» **INSTRUCTION**: Would you please copy exactly the line with "Redes Sociales" and all lines that follow it in the data below, through the last one?

» **SOURCE MATERIAL**:
-- -- --
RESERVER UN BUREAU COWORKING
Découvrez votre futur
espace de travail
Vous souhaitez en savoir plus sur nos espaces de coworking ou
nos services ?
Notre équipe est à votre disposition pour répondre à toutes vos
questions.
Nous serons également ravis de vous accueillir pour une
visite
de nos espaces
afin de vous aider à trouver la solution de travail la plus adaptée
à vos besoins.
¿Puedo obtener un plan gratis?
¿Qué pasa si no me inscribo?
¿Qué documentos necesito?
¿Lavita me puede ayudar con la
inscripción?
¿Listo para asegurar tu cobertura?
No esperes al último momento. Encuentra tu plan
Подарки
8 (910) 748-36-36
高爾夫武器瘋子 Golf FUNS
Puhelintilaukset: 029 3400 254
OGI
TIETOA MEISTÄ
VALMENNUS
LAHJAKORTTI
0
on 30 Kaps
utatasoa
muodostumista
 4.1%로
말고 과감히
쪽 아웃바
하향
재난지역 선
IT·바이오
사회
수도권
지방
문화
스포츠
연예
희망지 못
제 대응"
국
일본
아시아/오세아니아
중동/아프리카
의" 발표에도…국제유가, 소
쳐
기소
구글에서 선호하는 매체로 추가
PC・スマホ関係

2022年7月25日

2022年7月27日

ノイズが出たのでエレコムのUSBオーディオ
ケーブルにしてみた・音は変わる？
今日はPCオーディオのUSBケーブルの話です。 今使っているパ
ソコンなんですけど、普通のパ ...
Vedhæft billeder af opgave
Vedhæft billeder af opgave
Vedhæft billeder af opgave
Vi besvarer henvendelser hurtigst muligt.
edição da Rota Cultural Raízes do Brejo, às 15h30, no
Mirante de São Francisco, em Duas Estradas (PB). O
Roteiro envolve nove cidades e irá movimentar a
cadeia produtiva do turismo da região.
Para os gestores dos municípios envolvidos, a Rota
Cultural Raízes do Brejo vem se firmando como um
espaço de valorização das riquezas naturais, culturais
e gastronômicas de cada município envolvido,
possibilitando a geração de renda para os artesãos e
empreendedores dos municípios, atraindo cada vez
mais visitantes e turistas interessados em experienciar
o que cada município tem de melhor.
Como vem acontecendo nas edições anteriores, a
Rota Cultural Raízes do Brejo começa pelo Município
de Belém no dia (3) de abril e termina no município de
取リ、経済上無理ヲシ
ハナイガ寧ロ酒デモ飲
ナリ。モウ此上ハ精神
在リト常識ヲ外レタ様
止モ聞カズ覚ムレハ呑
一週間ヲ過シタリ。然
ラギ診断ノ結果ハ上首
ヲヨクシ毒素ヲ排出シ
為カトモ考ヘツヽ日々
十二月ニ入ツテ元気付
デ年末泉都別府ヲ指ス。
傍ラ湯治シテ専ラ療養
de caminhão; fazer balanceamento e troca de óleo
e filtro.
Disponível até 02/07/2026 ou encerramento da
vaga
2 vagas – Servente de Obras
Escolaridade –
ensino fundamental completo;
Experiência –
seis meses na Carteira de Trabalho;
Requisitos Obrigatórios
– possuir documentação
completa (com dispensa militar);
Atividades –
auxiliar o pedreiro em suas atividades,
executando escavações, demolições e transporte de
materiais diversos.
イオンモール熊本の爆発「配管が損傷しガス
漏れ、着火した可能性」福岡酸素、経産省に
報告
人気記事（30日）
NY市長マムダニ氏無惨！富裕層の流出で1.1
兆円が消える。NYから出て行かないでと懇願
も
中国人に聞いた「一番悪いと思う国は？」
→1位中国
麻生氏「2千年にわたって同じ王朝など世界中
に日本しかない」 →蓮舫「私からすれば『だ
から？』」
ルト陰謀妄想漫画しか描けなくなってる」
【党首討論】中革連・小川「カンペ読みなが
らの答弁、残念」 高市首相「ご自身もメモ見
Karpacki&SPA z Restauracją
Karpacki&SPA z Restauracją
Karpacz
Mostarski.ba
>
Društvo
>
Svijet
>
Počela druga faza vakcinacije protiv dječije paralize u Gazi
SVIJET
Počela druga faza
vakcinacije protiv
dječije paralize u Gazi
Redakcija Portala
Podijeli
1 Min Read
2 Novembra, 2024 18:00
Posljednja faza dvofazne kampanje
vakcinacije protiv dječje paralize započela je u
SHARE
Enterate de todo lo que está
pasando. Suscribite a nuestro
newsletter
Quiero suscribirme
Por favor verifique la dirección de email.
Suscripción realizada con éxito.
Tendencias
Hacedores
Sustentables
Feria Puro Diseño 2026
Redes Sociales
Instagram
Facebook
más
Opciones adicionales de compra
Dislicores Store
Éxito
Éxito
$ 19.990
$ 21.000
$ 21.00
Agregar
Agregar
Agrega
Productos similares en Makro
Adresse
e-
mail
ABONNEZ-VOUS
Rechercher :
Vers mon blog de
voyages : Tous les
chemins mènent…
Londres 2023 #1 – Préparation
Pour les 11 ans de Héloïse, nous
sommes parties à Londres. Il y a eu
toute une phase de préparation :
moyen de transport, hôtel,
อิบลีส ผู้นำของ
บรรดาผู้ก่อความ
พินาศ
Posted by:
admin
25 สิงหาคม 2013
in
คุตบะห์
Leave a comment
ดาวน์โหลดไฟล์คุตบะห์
-- -- --
» **TASK ANSWER**:
Redes Sociales
Instagram
Facebook
más
Opciones adicionales de compra
Dislicores Store
Éxito
Éxito
$ 19.990
$ 21.000
$ 21.00
Agregar
Agregar
Agrega
Productos similares en Makro
Adresse
e-
mail
ABONNEZ-VOUS
Rechercher :
Vers mon blog de
voyages : Tous les
chemins mènent…
Londres 2023 #1 – Préparation
Pour les 11 ans de Héloïse, nous
sommes parties à Londres. Il y a eu
toute une phase de préparation :
moyen de transport, hôtel,
อิบลีส ผู้นำของ
บรรดาผู้ก่อความ
พินาศ
Posted by:
admin
25 สิงหาคม 2013
in
คุตบะห์
Leave a comment
ดาวน์โหลดไฟล์คุตบะห์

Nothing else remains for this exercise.